An ordinary plane leaves an airport and flies due west at 180kph. Two hours later, a jet leaves the same airport and flies due west at 900kph. How far from the airport will the jet overtake the ordinary plane?
key point:
at the "overtaking" they both will have gone the same distance in a time 2 hrs apart.
let the time taken by the jet be t hrs
then the time taken by the small plane be t+2 hrs
900t = 180(t+2)
900t = 180t + 360
720t = 360
t = 1/2
then 900t = 450
they will be together after 450 km
check:
jet went 900(1/2) = 450 km
small plane went 180(2 1/2)
= 180(5/2) = 450 km
Ok !
To determine the distance from the airport where the jet overtakes the ordinary plane, we need to consider their relative speeds.
Let x be the distance covered by the jet when it overtakes the ordinary plane.
At the time the jet overtakes the ordinary plane, the ordinary plane has been flying for 2 + (x/180) hours. This can be expressed as:
2 + (x/180) = (x/900)
Multiplying both sides of the equation by 900 gives:
1800 + 5x = x
Rearranging the equation, we have:
4x = 1800
Dividing by 4 gives:
x = 450
Therefore, the jet will overtake the ordinary plane 450 kilometers from the airport.
To determine the distance at which the jet overtakes the ordinary plane, we need to calculate the flight time of both planes and their distance covered during that time.

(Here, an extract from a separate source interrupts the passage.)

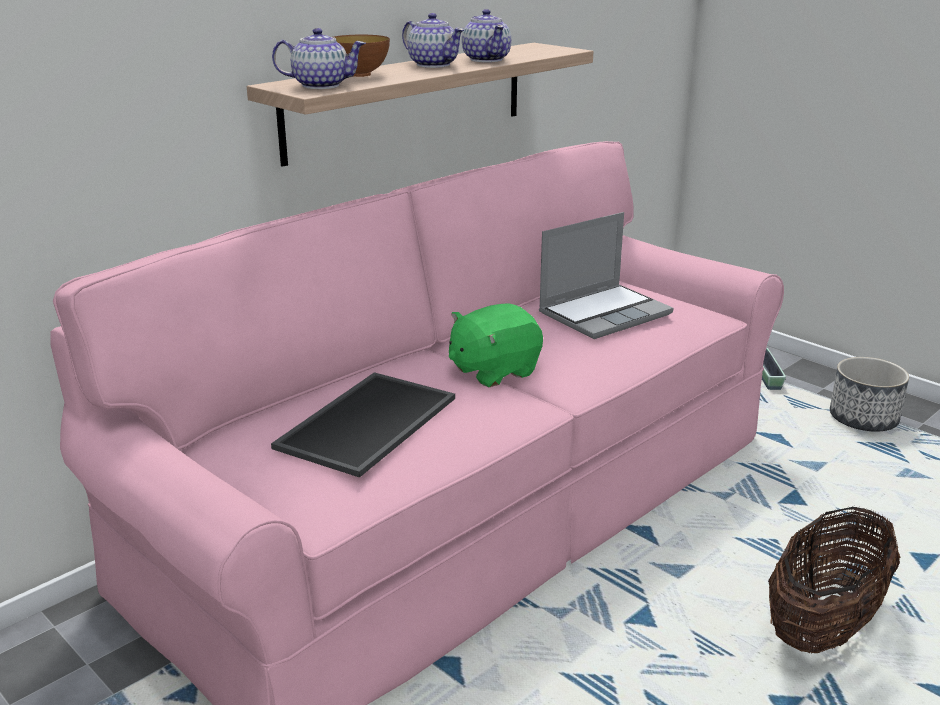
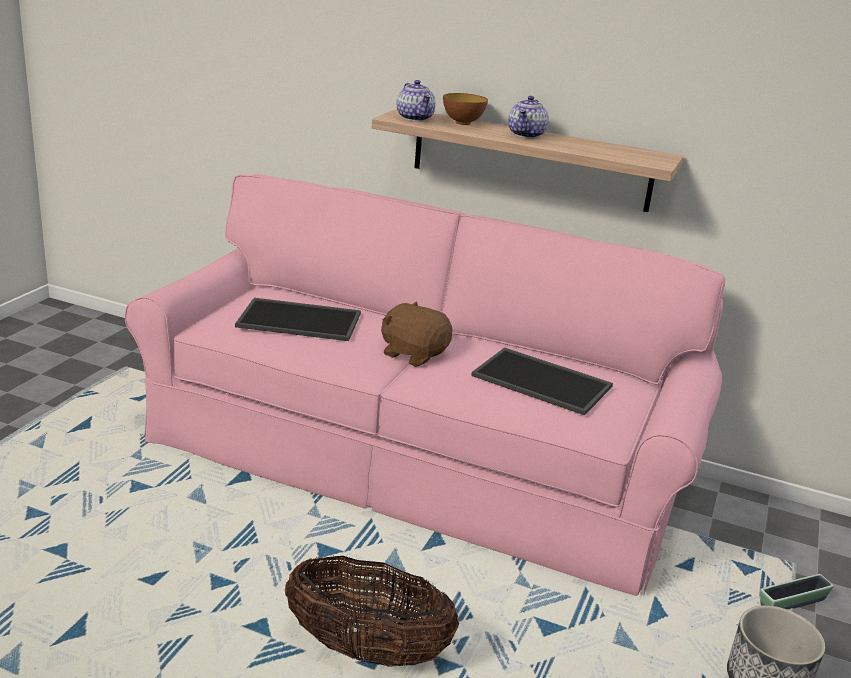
camera: 65 degrees right, 0 degrees up
green plush toy [449,303,543,387] -> brown plush toy [381,301,453,367]
teapot [462,9,511,62] -> none
laptop [539,212,673,339] -> tray [471,347,613,415]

First, let's calculate the flight time of the ordinary plane. Since it flies at a constant speed of 180 kph, we can use the formula:
Flight time = Distance / Speed
Let's assume t1 as the flight time of the ordinary plane. Given that it flies for two hours, we have:
t1 = 2 hours
Next, let's calculate the flight time of the jet. Similarly, we can use the formula:
t2 = distance / speed
The speed of the jet is given as 900 kph, and since it departs two hours after the ordinary plane, the flight time can be represented as:
t2 = t1 - 2
Since both planes are flying due west, their distances traveled will be the speed multiplied by the flight time. Let d1 represent the distance covered by the ordinary plane, and d2 represent the distance covered by the jet.
d1 = 180 kph * t1
d2 = 900 kph * t2
To find the point where the jet overtakes the ordinary plane, we need to equate their distances traveled as they are moving at the same velocity:
d1 = d2
180 kph * t1 = 900 kph * t2
Now we can substitute the values of t1 and t2 from our earlier calculations:
180 kph * 2 = 900 kph * (2 - 2)
Simplifying the equation:
360 kph = 0 kph
Since the equation is not valid, it means that the jet will not overtake the ordinary plane. The two planes will never meet because the jet's speed is five times faster than the ordinary plane's speed.